Ilocanos say that the secret to a delicious “pinakbet” is a good “bagoong”.

  • The way my Ilocano grandmother make pinakbet is that she first sautee the garlic, onion, ginger and pork until juice is rendered from the tomatoes and a bit reduced. Then she boils the fish bagoong in substantial water. When the bagoong in water boils she places all the vegetables in layers, e.g. sweet potatoes (kamote), string beans first then lima beans, ampalaya, okra then the eggplant. Then she pours the sauteed ingredients on top and covers the pot until the whole vegetable stew is cooked.
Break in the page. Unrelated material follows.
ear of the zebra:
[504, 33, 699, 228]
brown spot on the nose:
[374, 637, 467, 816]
When it is already cooked, she stirs and mixes everything carefully once before serving.

  • Anonymous

    Yup, actually there are many variations in the method of cooking pinakbet. Perhaps for those who prefer fat-free pinakbet, they can try the recipe posted. I also saute the garlic, and onions with some pork strips and shrimp to make it a one-dish meal. I don’t put tomato so that it won’t spoil at once. To make it even tastier, I’d remove the shrimp’s head and then pound them using a pestle and mortar. Or using a sharp knife, I’d finely chop the shrimps’ head until the juice is extracted. Then, the shrimp juice is extracted and using a strainer, it is poured into the sauteed ingredients. Let it boil. Then, the vegetables now can be added in a layering order and cooked in slow fire. Before serving, the dish is carefully stirred and served hot.